Beyond “Zero Trust:” Selective High Assurance for Commodity Software Systems

Speaker: Prof. Virgil D. Gligor
Affiliation: Carnegie Mellon University (CMU)
Date: 25th September, Monday

We review the basic notions of trust, trust minimization, zero trust, and trust establishment. We show that zero trust impossible in any enterprise network and has meaning only as an unreachable limit of trust establishment. We present the key characteristics of zero-trust architectures (ZTAs) and show that they have low breach-prevention value as they cannot address common attacks, much less advanced ones. Furthermore, evidence shows that their goal of limiting the effects of security breaches (i.e., “lateral” adversary movement) is often unachieved. Nevertheless, mature ZTAs assure backward software compatibility and reduce breach recovery costs, but not as much as AI/ML methods and tools.

In view of these observations, we are asking how to demonstrably increase breach-prevention value and further decrease expected breach-recovery costs for rational defenders (e.g., enterprises) that have already employed ZTAs and advanced AI/ML tools. We introduce the notion of selective high assurance for commodity software1 and show that it is economically justified for producers and necessary for rational defenders. We address the challenge of finding a lower bound on the economic value of selective high assurance independent of the defenders’ risk preferences; i.e., a value that depends only on the commodity software itself and the attacks it withstands. We present an approach to determine such a value and illustrate it for SCION, a networking software system with provable security properties.

Virgil D. Gligor is a Professor at Carnegie Mellon University. His research interests have ranged from access control mechanisms, penetration analysis, and denial-of-service protection to cryptographic protocols and applied cryptography. He was an associate editor of several ACM and IEEE journals and the editor in chief of the IEEE Transactions on Dependable and Secure Computing. He received the 2006 National Information Systems Security Award jointly given by NIST and NSA, the 2011 Outstanding Innovation Award of ACM SIGSAC, and the 2013 Technical Achievement Award of IEEE Computer Society. He was inducted into the National Cyber Security Hall of Fame in 2019.

Engineering Privacy Beyond the Paper

Speaker: Dr.
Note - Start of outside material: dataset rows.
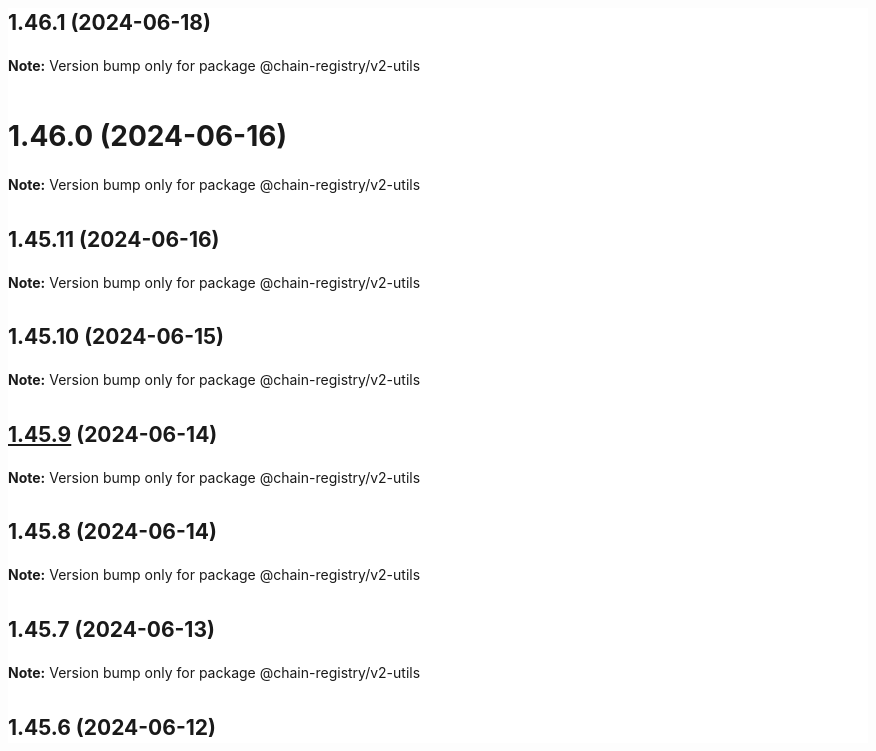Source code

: 



## 1.46.1 (2024-06-18)

**Note:** Version bump only for package @chain-registry/v2-utils





# 1.46.0 (2024-06-16)

**Note:** Version bump only for package @chain-registry/v2-utils





## 1.45.11 (2024-06-16)

**Note:** Version bump only for package @chain-registry/v2-utils





## 1.45.10 (2024-06-15)

**Note:** Version bump only for package @chain-registry/v2-utils





## [1.45.9](https://github.com/hyperweb-io/chain-registry/compare/@chain-registry/v2-utils@1.45.8...@chain-registry/v2-utils@1.45.9) (2024-06-14)

**Note:** Version bump only for package @chain-registry/v2-utils





## 1.45.8 (2024-06-14)

**Note:** Version bump only for package @chain-registry/v2-utils





## 1.45.7 (2024-06-13)

**Note:** Version bump only for package @chain-registry/v2-utils





## 1.45.6 (2024-06-12)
Carmela Troncoso
Affiliation: École Polytechnique Fédérale de Lausanne (EPFL)
Date: 26th September, Tuesday

In recent years, we keep hearing that every digital system has to be designed with “Privacy by Design”. It is easy to agree with this idea, but in practice, what does it mean? In this talk, we will discuss different interpretations of this philosophy that allow us to approach the problem from a technical point of view. We will see, through examples, how it is possible to combine technologies designed to enhance privacy (Privacy Enhancing Technologies) into systems that allow complex functionalities without the need to collect and process data. We will end the talk by discussing challenges that arise when applying this design methodology and that may prevent the widespread deployment of these technologies.

Carmela Troncoso is an Associate Professor at EPFL (Switzerland) where she heads the SPRING Lab. Her work focuses on analyzing, building, and deploying secure and privacy-preserving systems. Troncoso holds a Ph.D. in engineering from KULeuven. Her thesis, Design and Analysis Methods for Privacy Technologies, received the European Research Consortium for Informatics and Mathematics Security and Trust Management Best Ph.D. Thesis Award, and her work on privacy engineering received the CNIL-INRIA Privacy Protection Award in 2017. She has been named 40 under 40 in technology by Fortune in 2020.

What’s up with All the Fuzz?

Speaker: Dr. Mathias Payer
Affiliation: École Polytechnique Fédérale de Lausanne (EPFL)
Date: 27th September, Wednesday

Software is full of bugs. Some of these bugs are exploitable. The only way to safely protect systems against compromise is to find and fix vulnerabilities before attackers. Automated fuzz testing has emerged as the de-facto standard for finding bugs. Fuzz testing is simple, effective, and can be automated as part of the development toolchain: the fuzzer repeatedly runs the target program with randomly created inputs, looking for crashes. After quickly introducing the key idea behind modern fuzz testing, we will dive into why and how fuzz testing became such a hot topic. All purpose fuzzing has seen a plethora of improvements across all dimensions such as input generation, scheduling of executions, or feedback from the execution. To highlight some ongoing challenges, we look at fuzzing niches such as targeting browsers, hypervisors, or embedded systems.

Mathias Payer is a security researcher and associate professor at EPFL, leading the HexHive group. His research focuses on protecting applications in the presence of vulnerabilities, with a focus on memory corruption and type violations. He is interested in software security, system security, binary exploitation, effective mitigations, fault isolation/privilege separation, strong sanitization, and software testing (fuzzing) using a combination of binary analysis and compiler-based techniques. He was awarded both the ERC Starting Grant and the SNSF Eccellenza to foster research in software security (each of which is comparable to the NSF CAREER).